*** Opening PAGE EXTRACT ***
TarraWarra Biennial 2021: Slow Moving Waters.
E-Flux. Feb 5 2021.
https://www.e-flux.com/announcements/374248/tarrawarra-biennial-2021slow-moving-waters/
In Woiwurrung—the language of the Wurundjeri people, the original custodians of the land on which TarraWarra Museum of Art is located—"Tarrawarra" translates approximately as "slow moving waters." Taking this meaning as its departure point, the TarraWarra Biennial 2021 reflexively explores ideas of duration, suspension, withdrawal, stillness and the elasticity of time. Featuring 24 artists from across Australia, the exhibition takes shape around two related cues: the idea of slowness, and the winding course of the Birrarung (Yarra River), which flows south of the Museum grounds.
In tune with the unhurried arc of the river, the TarraWarra Biennial 2021: Slow Moving Waters proposes a stay to the ever more rapid flows of people, commerce and information that characterise the dynamic of globalisation. Against today’s cult of speed with the relentless hum of its 24/7 communications, the artworks in the Biennial mark a different sort of time—one which connects with the vastness and intricacy of geological and cosmological cycles, seasonal rhythms, interconnected ecologies, and ancient knowledge systems.
Encompassing several new site-specific installations, the exhibition unfolds spatially, temporally, materially and conceptually, rewarding close and extended viewing and accumulating in intensity over the course of its duration. A number of works explore re-scalings of time, involve time- or labour-intensive processes, or are intended to develop and evolve throughout the exhibition. Others draw on strategies such as walking, idleness or sleep, marking intervals of time that cannot easily be colonised or commodified.
Postponed by a year on account of the coronavirus pandemic, the TarraWarra Biennial 2021 reflects on the socio-political conditions that have made slowness an increasingly urgent imperative, carving out a space to explore its potential as both a passive and active course for claiming different forms of agency. The participating artists engage slowness as a conceptual framework, aesthetic strategy or radical political gesture, invoking it as a mode of resistance and disruption. Through exploring how alternative conceptions of time might offer different ways of being in the world, they seek to refocus our perception in an age of endless distraction, re-orienting us to the subtleties and inflections of the present.
In considering the broader arc of history against the pull of the accelerated now, Slow Moving Waters is attentive to notions of place, subjectivity, and community, and to an idea of the present as a site of multiple durations, pasts and possible futures.
*** Closing PAGE EXTRACT ***
*** Opening INFORMATION GIVEN ***
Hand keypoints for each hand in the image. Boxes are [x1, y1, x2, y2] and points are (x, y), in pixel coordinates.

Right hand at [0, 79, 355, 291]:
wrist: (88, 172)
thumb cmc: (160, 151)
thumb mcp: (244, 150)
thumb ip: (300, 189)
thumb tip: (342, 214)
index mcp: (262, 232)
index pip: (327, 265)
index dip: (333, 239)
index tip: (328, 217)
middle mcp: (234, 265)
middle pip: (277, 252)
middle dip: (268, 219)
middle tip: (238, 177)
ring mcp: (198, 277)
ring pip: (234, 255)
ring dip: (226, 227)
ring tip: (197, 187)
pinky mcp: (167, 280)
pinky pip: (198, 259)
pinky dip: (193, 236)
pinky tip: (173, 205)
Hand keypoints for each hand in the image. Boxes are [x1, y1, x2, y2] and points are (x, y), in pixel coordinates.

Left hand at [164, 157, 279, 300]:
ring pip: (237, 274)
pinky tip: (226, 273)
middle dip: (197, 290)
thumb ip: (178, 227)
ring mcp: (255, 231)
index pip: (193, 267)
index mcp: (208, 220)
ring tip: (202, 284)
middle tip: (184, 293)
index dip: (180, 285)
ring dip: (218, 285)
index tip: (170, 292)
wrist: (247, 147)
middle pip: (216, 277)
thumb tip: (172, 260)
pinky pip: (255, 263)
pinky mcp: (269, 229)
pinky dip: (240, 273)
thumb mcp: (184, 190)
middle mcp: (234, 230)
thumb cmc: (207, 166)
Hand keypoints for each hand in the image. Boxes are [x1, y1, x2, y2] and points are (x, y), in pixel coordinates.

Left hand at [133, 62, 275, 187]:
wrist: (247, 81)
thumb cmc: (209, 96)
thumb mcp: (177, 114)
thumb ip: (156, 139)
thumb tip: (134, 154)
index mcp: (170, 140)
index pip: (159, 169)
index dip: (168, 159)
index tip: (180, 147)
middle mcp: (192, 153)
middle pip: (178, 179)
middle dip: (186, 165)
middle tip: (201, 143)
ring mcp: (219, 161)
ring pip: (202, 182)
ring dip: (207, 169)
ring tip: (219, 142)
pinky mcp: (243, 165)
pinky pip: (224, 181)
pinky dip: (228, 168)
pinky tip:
*** Closing INFORMATION GIVEN ***
[ABOUT THIS EXERCISE]:
Summarize the TarraWarra Biennial 2021 announcement in two sentences.

[WORKED SOLUTION]:
Taking as its departure point the Woiwurrung meaning of "Tarrawarra," roughly "slow moving waters," the TarraWarra Biennial 2021 brings together 24 artists from across Australia to explore duration, stillness and the elasticity of time, guided by the idea of slowness and the winding course of the Birrarung (Yarra River). Postponed by a year because of the coronavirus pandemic, the exhibition includes new site-specific installations and sets a different sort of time against today's cult of speed, with artists engaging slowness as a mode of resistance and disruption that refocuses perception on the present.